-- Work instruction --
Can you return every line of the listing below verbatim, leaving out the pictures?

-- Exercise data --
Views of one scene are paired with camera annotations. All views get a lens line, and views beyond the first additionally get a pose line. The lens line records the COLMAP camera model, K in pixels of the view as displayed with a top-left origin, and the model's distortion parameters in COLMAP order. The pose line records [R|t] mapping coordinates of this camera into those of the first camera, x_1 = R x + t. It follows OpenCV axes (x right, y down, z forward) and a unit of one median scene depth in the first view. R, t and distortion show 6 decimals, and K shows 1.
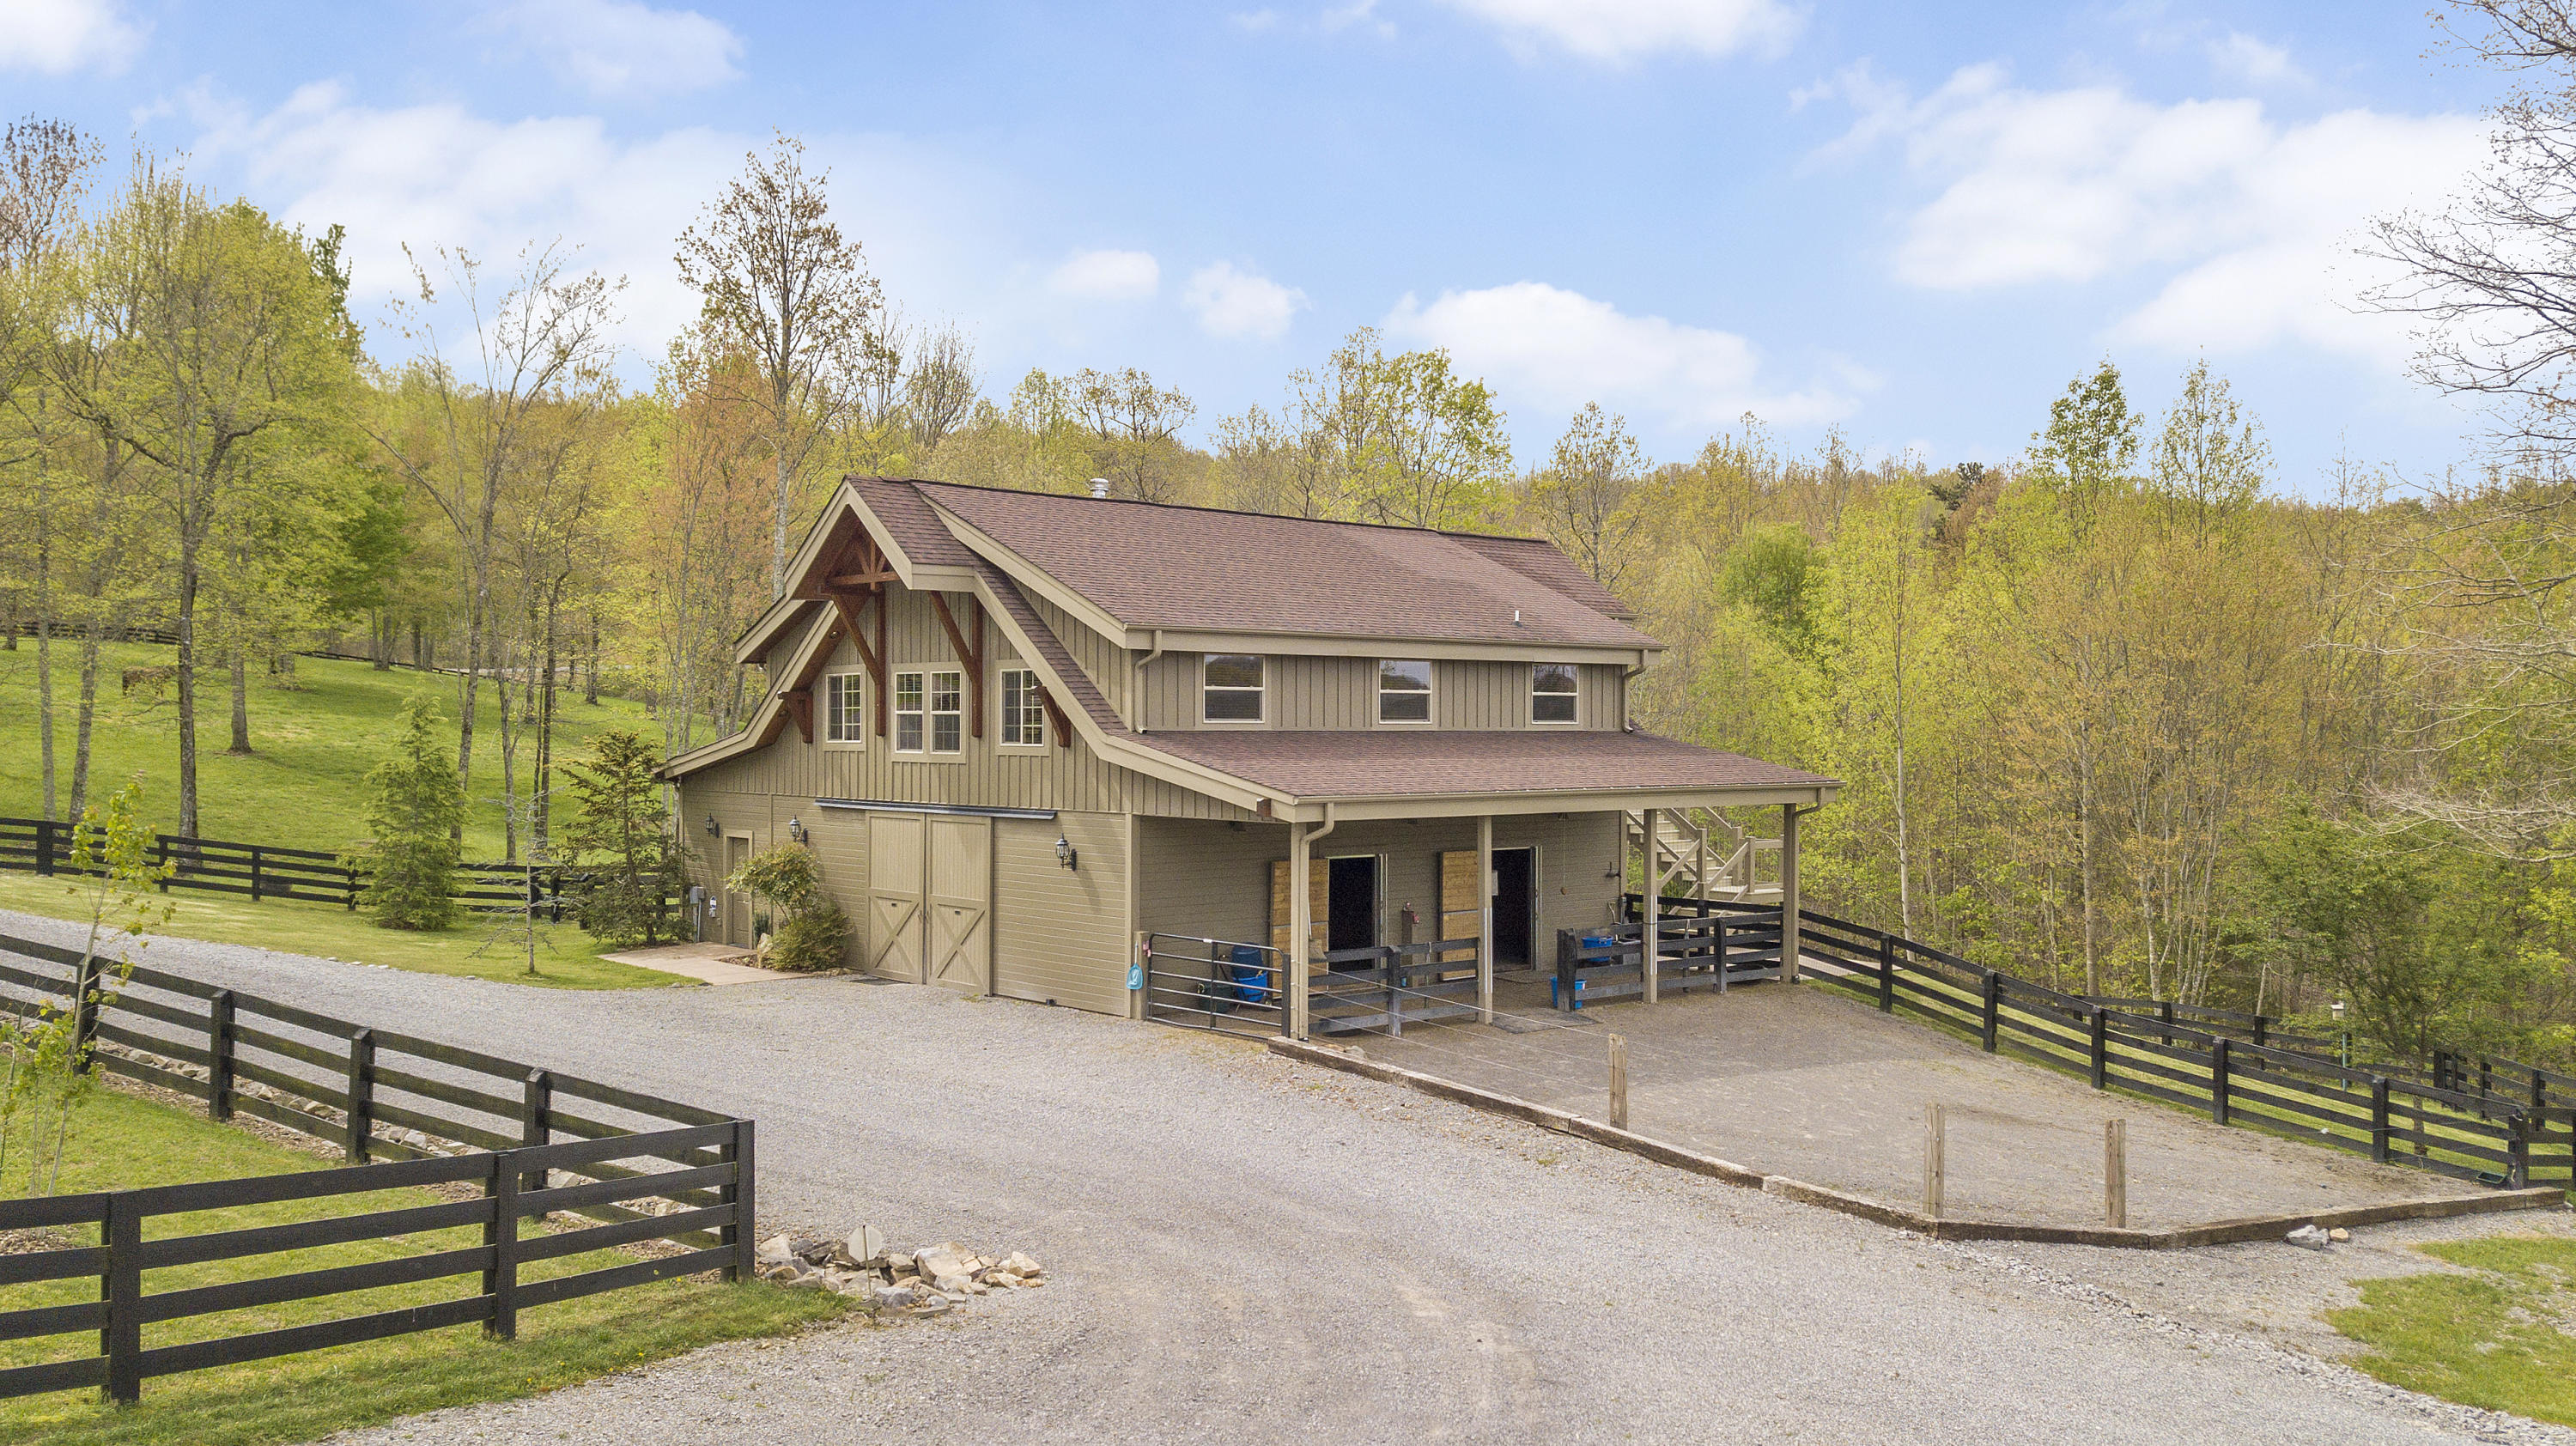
lens RADIAL K [[2068.5, 0, 1289.2], [0, 2068.5, 460.8], [0, 0, 1]] dist [0.043162, -0.005191]
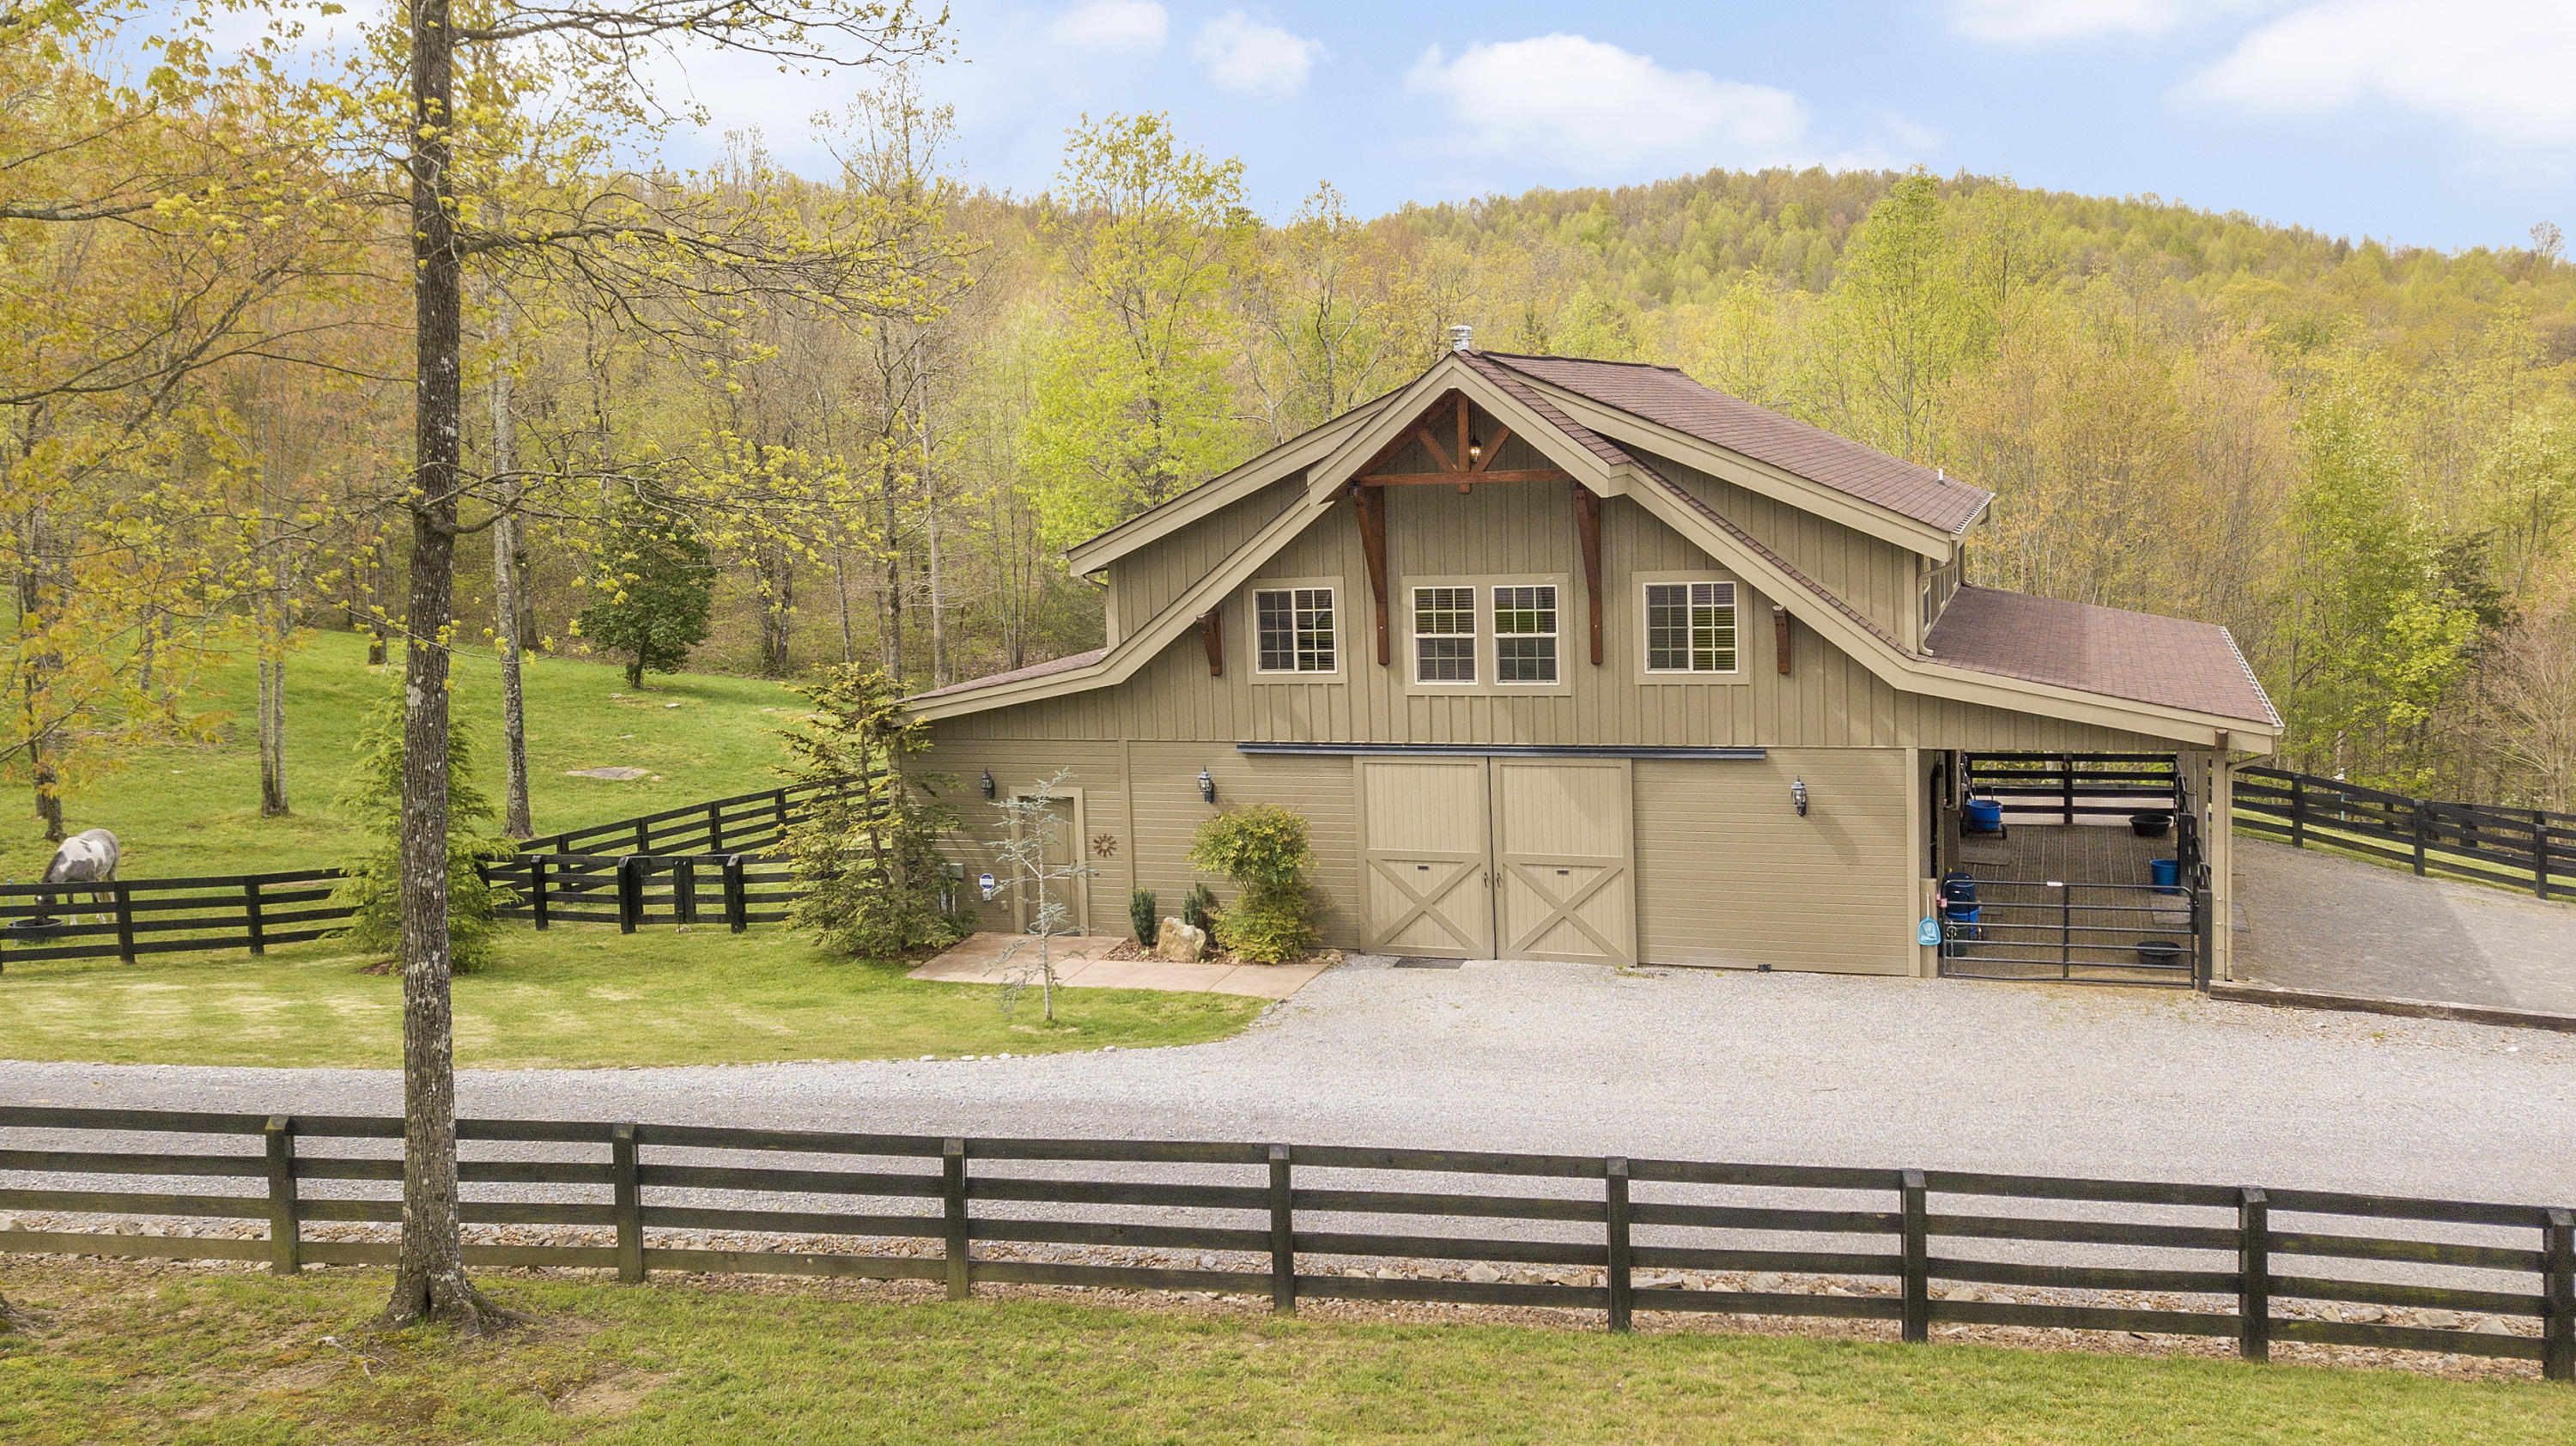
lens RADIAL K [[2068.5, 0, 1289.2], [0, 2068.5, 460.8], [0, 0, 1]] dist [0.043162, -0.005191]
pose [[0.866212, -0.032507, 0.498617, -0.648754], [-0.024399, 0.993940, 0.107185, -0.032206], [-0.499080, -0.105010, 0.860170, 0.348492]]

-- Exercise answer --
Views of one scene are paired with camera annotations. All views get a lens line, and views beyond the first additionally get a pose line. The lens line records the COLMAP camera model, K in pixels of the view as displayed with a top-left origin, and the model's distortion parameters in COLMAP order. The pose line records [R|t] mapping coordinates of this camera into those of the first camera, x_1 = R x + t. It follows OpenCV axes (x right, y down, z forward) and a unit of one median scene depth in the first view. R, t and distortion show 6 decimals, and K shows 1.
lens RADIAL K [[2068.5, 0, 1289.2], [0, 2068.5, 460.8], [0, 0, 1]] dist [0.043162, -0.005191]
lens RADIAL K [[2068.5, 0, 1289.2], [0, 2068.5, 460.8], [0, 0, 1]] dist [0.043162, -0.005191]
pose [[0.866212, -0.032507, 0.498617, -0.648754], [-0.024399, 0.993940, 0.107185, -0.032206], [-0.499080, -0.105010, 0.860170, 0.348492]]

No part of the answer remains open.